Ultrasound-derived equations incorporating both muscle thickness and cross-sectional area estimated whole-body muscle mass in healthy Caucasian adults with high accuracy, with the top model achieving a standard error of estimate of 1.7 kg compared with magnetic resonance imaging, according to a recent study.
Researchers developed and validated ultrasound-derived equations to estimate whole-body muscle mass using magnetic resonance imaging (MRI) as the reference standard. The study included 211 healthy Caucasian adults (age 42.0 years [29.0–58.0], 52% female) who underwent MRI and ultrasound examinations on the same day. Eight muscle thickness and seven cross-sectional area (CSA) measurements were assessed across the arm, trunk, and leg. The participants were randomly assigned to development (two-thirds) and cross-validation (one-third) groups.
Using stepwise multiple regression, the researchers generated models based on muscle thickness, CSA, and a combination of both. The models combining muscle thickness and CSA showed the best performance based on adjusted R² and standard error of estimate (SEE). In the development group, the combined model (Model 5) achieved an adjusted R² of 0.948 with a SEE of 1.6 kg. In cross-validation, this model showed a bias of −0.03 kg, an intraclass correlation coefficient of 0.965, and limits of agreement ranging from −3.99 to 3.92 kg.
When applied to the full sample, the most accurate equation included 10 variables: sex, weight, body mass index, and seven ultrasound muscle measurements. These comprised muscle thickness of the forearm extensor, rectus abdominis, rectus femoris, biceps femoris, and tibialis anterior muscles; along with CSA measurements of the triceps brachii and tibialis anterior muscles.
The most practical equation included six variables—sex, height, and four ultrasound measurements—but showed lower accuracy, with an adjusted R² of 0.927 and a SEE of 2.0 kg, reflecting a trade-off between accuracy and measurement burden.
Models combining muscle thickness and CSA measurements demonstrated improved prediction accuracy, with higher adjusted R² values and lower SEE compared with models using muscle thickness alone.

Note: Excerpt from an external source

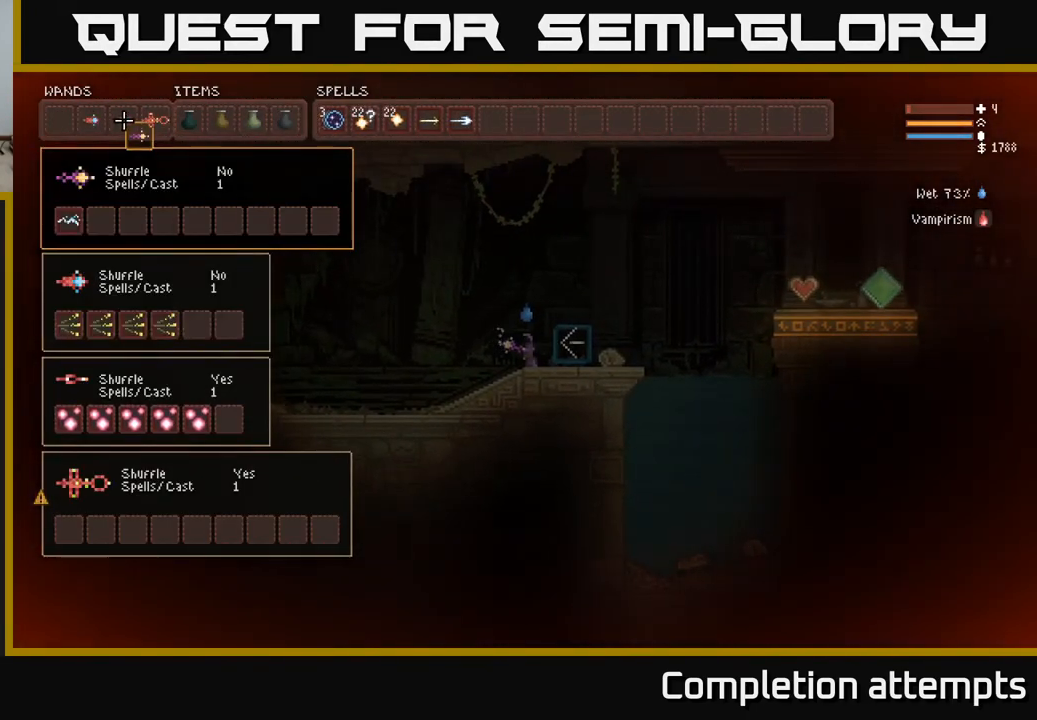
{"buttons": [], "left_stick": "center", "right_stick": "center", "events": [[50, "DPAD_RIGHT", "up"], [133, "B", "down"], [250, "B", "up"]]}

Ultrasound measurements were performed using reference lines and extended-field-of-view imaging based on established protocols. Intra-rater reliability ranged from 0.75 to 0.98. Muscle mass on MRI was derived from semimanual segmentation of muscle volume and conversion using a density factor.

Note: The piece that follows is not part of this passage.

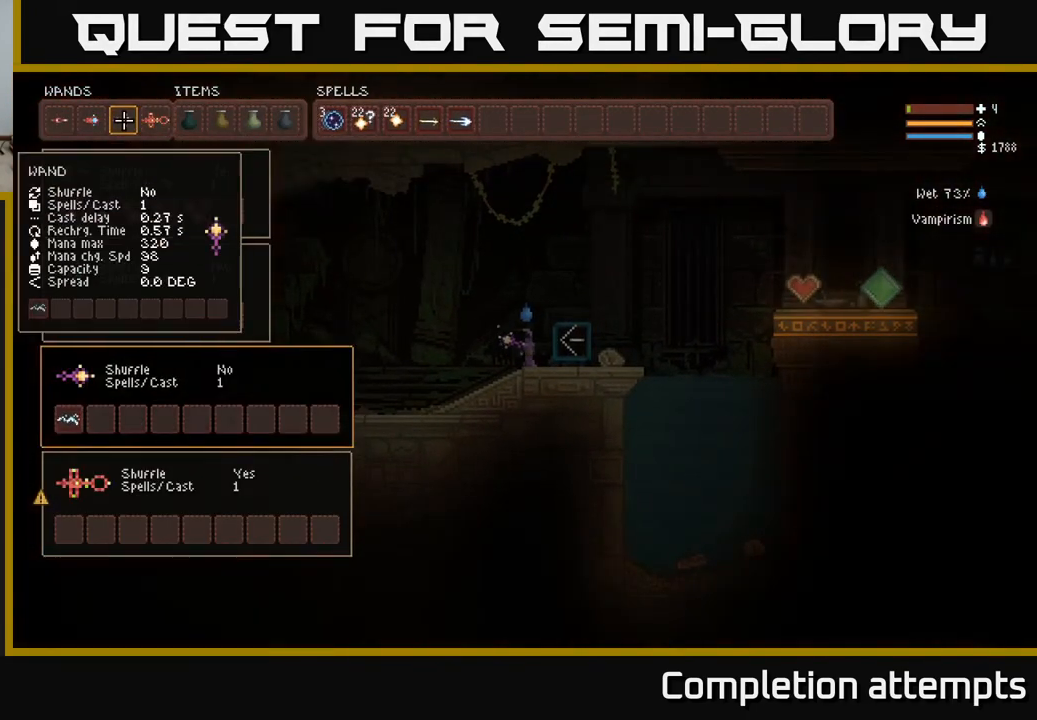
{"buttons": [], "left_stick": "center", "right_stick": "center", "events": [[133, "DPAD_LEFT", "down"], [233, "DPAD_LEFT", "up"], [333, "DPAD_LEFT", "down"], [450, "DPAD_LEFT", "up"]]}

The researchers also evaluated the use of doubled right-sided measurements to estimate whole-body muscle mass. Although a statistically significant difference was observed, the standard error of measurement was 0.2 kg, corresponding to less than 1% of total muscle mass and considered not clinically relevant.
The study was conducted in a healthy Caucasian population, and the researchers noted that the developed equations can only be applied to this group. Further research is needed to determine their applicability in nonhealthy populations. Measurements of muscles with complex morphology, including the triceps brachii and tibialis anterior, may be prone to inter-rater variation, particularly when anatomical landmarks are less clearly defined. In addition, the limitations of MRI required the use of unilateral measurements in some of the participants.
Previous ultrasound-derived equations have been based solely on muscle thickness measurements, and MRI-based equations have been developed in Asian samples.
“The addition of CSA measurements—specifically of the triceps brachii and tibialis anterior—to models based on muscle thickness resulted in improved accuracy, as reflected by higher R2 values and lower SEE,” said lead study author Jona Van den Broeck, of the Experimental Anatomy Research Group in the Department of Physiotherapy and Human Anatomy at the Vrije Universiteit Brussel in Belgium, and colleagues.
The authors reported no conflicts of interest.